Upon successful completion of the operation to create the Lambda Event Source Mapping, you can expect the following response:

{
    "UUID": "9c353a2b-bc1a-48b5-95a6-04baf67f01e4",
    "StartingPosition": "LATEST",
    "BatchSize": 100,
    "ParallelizationFactor": 1,
    "EventSourceArn": "arn:aws:kafka:us-east-1:000000000000:cluster/EventsCluster",
    "FunctionArn": "arn:aws:lambda:us-east-1:000000000000:function:my-kafka-function",
    "LastModified": "2021-11-21T20:55:49.438914+01:00",
    "LastProcessingResult": "OK",
    "State": "Enabled",
    "StateTransitionReason": "User action",
    "Topics": [
        "LocalMSKTopic"
    ]
}

With the event source mapping feature, LocalStack offers an automated process for spawning Lambda functions whenever a message is published to the designated Kafka topic.

You can use the kafka-console-producer.sh client script to publish messages to the topic. By doing so, you can closely monitor the execution of Lambda functions within Docker containers as new messages arrive by simply observing the LocalStack log output.

Delete the local MSK cluster

You can delete the local MSK cluster using the DeleteCluster API. To do so, you must first obtain the ARN of the cluster you want to delete. Run the following command to list all the clusters in the region:

$ awslocal kafka list-clusters --region us-east-1

To initiate the deletion of a cluster, select the corresponding ClusterARN from the list of clusters, and then execute the following command:

awslocal kafka delete-cluster --cluster-arn ClusterArn

§ PROMPT 1: Translate this sentence from the LocalStack MSK passage into Spanish: "You can delete the local MSK cluster using the DeleteCluster API."

(Dataset entries)
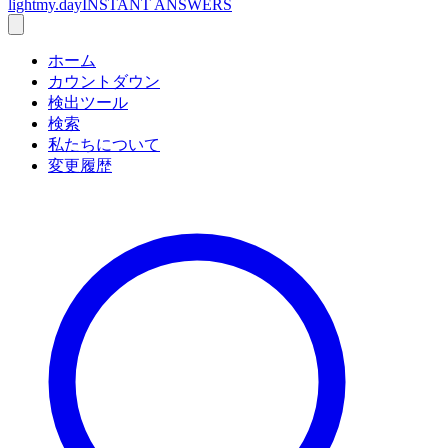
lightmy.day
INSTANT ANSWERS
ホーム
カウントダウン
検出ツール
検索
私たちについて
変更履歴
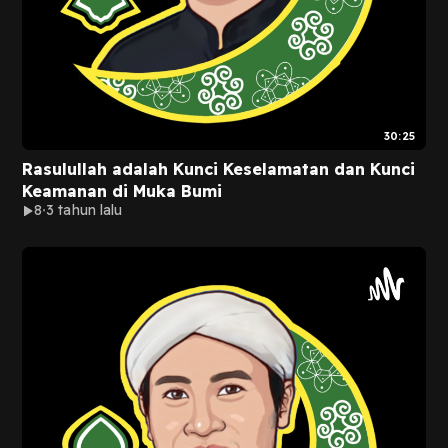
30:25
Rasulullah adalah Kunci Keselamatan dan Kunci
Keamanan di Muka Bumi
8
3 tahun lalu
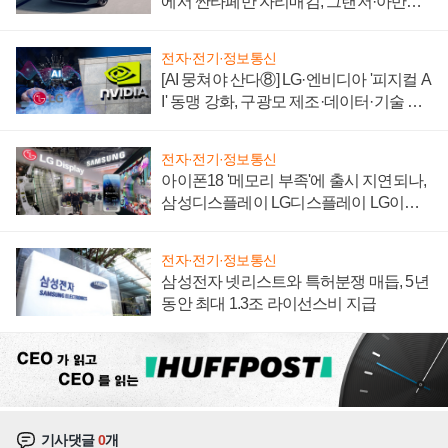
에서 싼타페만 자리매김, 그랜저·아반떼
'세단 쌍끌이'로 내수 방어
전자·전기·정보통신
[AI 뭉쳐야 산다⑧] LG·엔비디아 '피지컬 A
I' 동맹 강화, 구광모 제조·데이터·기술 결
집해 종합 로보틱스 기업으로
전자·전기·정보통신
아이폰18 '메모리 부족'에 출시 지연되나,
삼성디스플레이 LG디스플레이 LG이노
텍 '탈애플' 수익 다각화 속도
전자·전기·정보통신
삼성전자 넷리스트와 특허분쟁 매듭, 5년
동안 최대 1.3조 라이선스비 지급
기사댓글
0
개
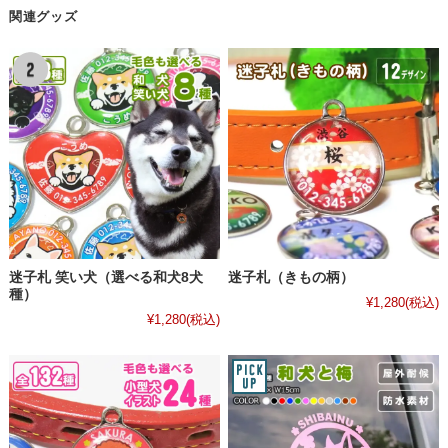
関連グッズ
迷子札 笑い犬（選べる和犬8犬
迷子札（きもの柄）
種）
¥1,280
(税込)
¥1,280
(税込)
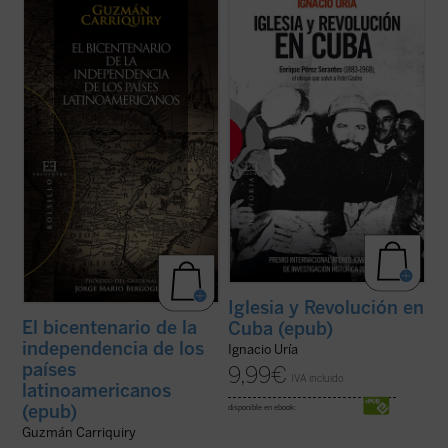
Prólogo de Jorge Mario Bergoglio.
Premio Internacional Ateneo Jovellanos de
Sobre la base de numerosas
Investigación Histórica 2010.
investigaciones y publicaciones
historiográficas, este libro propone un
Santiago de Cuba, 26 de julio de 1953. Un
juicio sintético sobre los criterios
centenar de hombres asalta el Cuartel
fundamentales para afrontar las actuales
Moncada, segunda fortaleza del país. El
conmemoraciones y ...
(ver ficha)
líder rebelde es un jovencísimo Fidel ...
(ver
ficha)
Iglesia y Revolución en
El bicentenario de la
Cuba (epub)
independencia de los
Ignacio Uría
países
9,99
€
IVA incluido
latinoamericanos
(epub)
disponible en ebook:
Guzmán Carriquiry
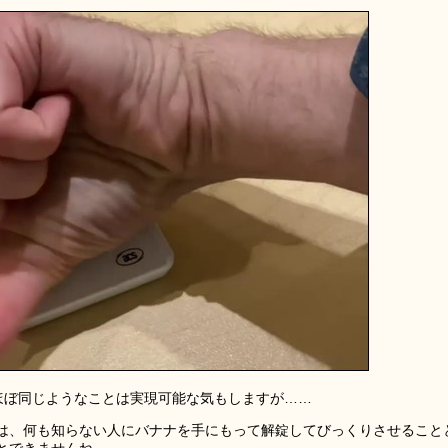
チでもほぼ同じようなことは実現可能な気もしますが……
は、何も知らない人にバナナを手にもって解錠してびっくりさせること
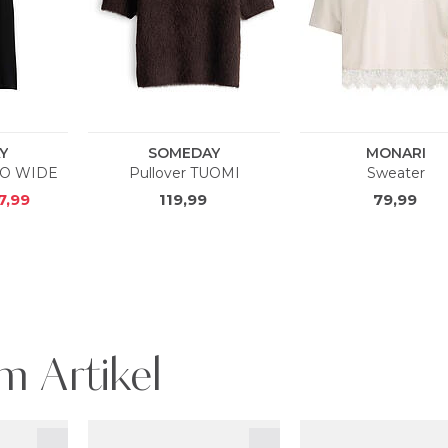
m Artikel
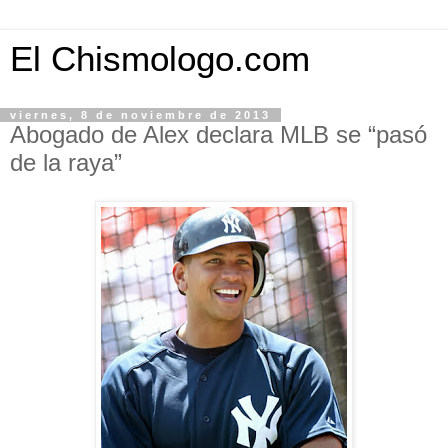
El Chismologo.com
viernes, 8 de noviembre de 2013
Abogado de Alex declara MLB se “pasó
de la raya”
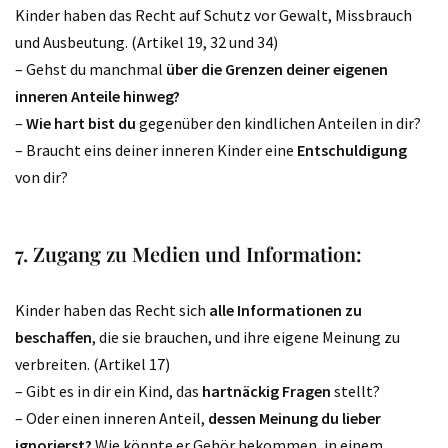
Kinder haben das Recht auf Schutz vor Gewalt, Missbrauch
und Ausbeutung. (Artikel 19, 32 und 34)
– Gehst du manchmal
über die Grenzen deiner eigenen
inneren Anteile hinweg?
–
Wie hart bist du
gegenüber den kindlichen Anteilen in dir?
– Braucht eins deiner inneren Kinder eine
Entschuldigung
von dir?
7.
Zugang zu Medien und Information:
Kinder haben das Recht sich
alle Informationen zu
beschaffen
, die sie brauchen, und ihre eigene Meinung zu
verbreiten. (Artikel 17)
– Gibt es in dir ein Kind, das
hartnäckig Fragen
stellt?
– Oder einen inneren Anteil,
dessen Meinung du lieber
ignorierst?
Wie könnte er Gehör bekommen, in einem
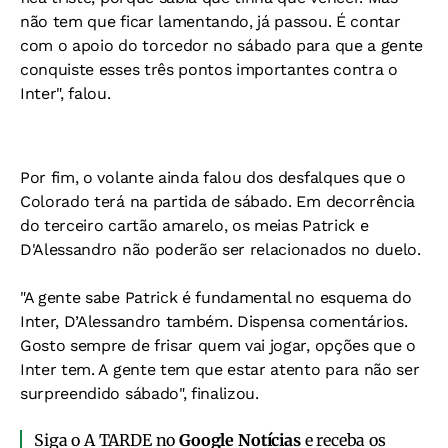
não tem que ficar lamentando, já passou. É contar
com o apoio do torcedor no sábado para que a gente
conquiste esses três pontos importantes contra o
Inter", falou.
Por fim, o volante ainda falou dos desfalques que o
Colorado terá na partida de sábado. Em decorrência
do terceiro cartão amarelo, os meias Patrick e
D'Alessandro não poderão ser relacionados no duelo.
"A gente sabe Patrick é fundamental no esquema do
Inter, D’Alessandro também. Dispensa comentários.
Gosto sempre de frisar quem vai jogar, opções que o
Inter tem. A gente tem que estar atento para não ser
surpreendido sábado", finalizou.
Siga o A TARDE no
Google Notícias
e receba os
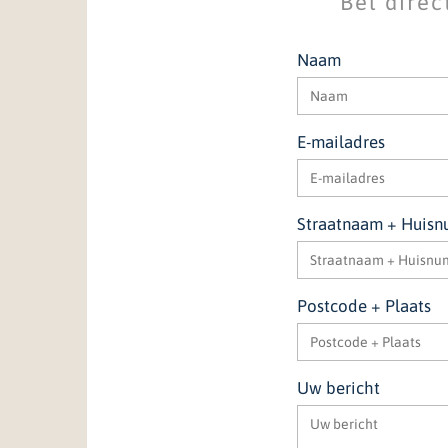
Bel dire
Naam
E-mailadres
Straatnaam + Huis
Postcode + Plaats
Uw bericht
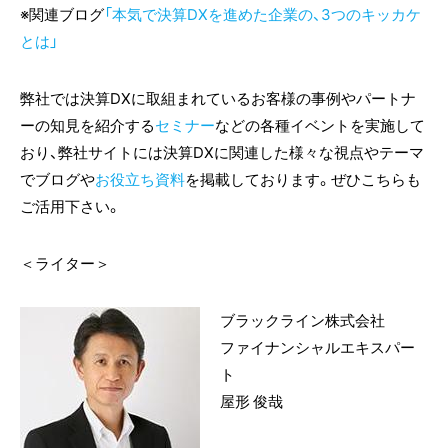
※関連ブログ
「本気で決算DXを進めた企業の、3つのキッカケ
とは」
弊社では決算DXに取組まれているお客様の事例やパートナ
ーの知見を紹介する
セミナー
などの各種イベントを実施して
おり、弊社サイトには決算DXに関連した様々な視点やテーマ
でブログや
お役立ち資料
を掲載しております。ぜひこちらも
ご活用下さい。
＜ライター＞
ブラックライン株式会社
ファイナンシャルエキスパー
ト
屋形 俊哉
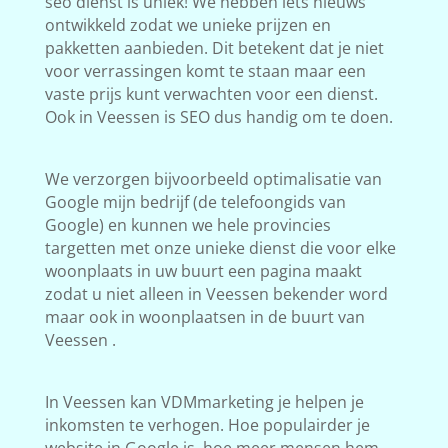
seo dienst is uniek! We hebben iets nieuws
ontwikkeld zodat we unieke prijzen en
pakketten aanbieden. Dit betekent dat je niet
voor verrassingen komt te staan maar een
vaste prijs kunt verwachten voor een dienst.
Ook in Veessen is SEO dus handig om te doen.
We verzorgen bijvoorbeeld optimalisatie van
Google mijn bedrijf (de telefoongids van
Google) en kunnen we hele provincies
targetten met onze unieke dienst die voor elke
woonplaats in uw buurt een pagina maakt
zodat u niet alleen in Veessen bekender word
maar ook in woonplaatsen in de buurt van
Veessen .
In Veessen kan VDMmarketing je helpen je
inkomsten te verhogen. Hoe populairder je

* * *

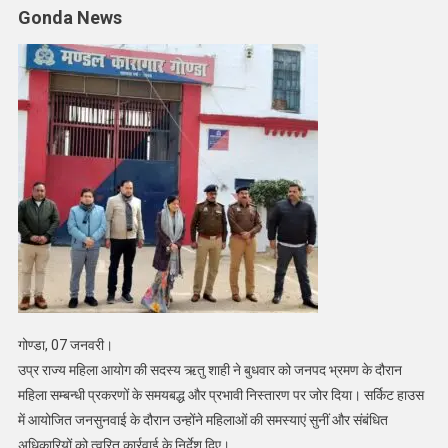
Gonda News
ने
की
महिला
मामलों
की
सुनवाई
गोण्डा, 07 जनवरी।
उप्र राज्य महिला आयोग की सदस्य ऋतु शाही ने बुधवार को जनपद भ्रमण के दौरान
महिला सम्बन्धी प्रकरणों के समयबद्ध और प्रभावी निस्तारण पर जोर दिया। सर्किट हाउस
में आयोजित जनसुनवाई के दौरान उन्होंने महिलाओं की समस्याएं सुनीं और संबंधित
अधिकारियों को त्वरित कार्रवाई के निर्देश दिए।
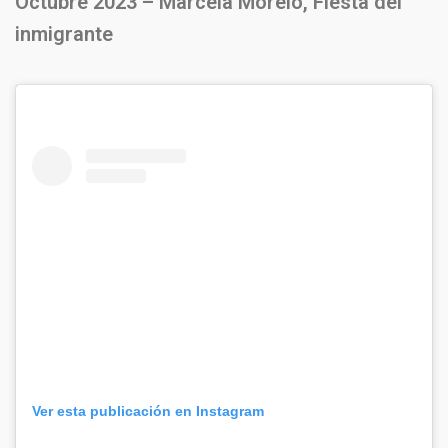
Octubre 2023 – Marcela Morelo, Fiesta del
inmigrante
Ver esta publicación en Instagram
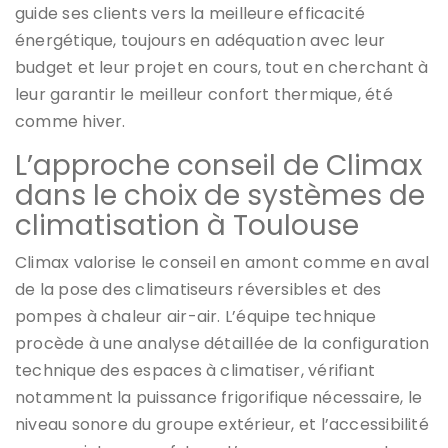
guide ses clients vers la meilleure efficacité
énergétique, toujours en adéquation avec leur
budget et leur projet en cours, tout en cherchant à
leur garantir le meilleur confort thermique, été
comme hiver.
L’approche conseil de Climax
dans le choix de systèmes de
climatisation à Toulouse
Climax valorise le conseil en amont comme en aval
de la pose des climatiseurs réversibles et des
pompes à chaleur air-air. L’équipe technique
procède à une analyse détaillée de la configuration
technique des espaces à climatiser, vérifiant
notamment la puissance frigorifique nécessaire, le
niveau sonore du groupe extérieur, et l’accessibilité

§ PROMPT 2: In the records, transcribe every line from the line with "lightmy.day" up to and including the line with "Guzmán Carriquiry". Leave the pictures out of your answer.

§ WRITTEN REPLY 1: Puede eliminar el clúster de MSK local mediante la API DeleteCluster.

§ WRITTEN REPLY 2:
lightmy.day
INSTANT ANSWERS
ホーム
カウントダウン
検出ツール
検索
私たちについて
変更履歴
30:25
Rasulullah adalah Kunci Keselamatan dan Kunci
Keamanan di Muka Bumi
8
3 tahun lalu
에서 싼타페만 자리매김, 그랜저·아반떼
'세단 쌍끌이'로 내수 방어
전자·전기·정보통신
[AI 뭉쳐야 산다⑧] LG·엔비디아 '피지컬 A
I' 동맹 강화, 구광모 제조·데이터·기술 결
집해 종합 로보틱스 기업으로
전자·전기·정보통신
아이폰18 '메모리 부족'에 출시 지연되나,
삼성디스플레이 LG디스플레이 LG이노
텍 '탈애플' 수익 다각화 속도
전자·전기·정보통신
삼성전자 넷리스트와 특허분쟁 매듭, 5년
동안 최대 1.3조 라이선스비 지급
기사댓글
0
개
関連グッズ
迷子札 笑い犬（選べる和犬8犬
迷子札（きもの柄）
種）
¥1,280
(税込)
¥1,280
(税込)
Prólogo de Jorge Mario Bergoglio.
Premio Internacional Ateneo Jovellanos de
Sobre la base de numerosas
Investigación Histórica 2010.
investigaciones y publicaciones
historiográficas, este libro propone un
Santiago de Cuba, 26 de julio de 1953. Un
juicio sintético sobre los criterios
centenar de hombres asalta el Cuartel
fundamentales para afrontar las actuales
Moncada, segunda fortaleza del país. El
conmemoraciones y ...
(ver ficha)
líder rebelde es un jovencísimo Fidel ...
(ver
ficha)
Iglesia y Revolución en
El bicentenario de la
Cuba (epub)
independencia de los
Ignacio Uría
países
9,99
€
IVA incluido
latinoamericanos
(epub)
disponible en ebook:
Guzmán Carriquiry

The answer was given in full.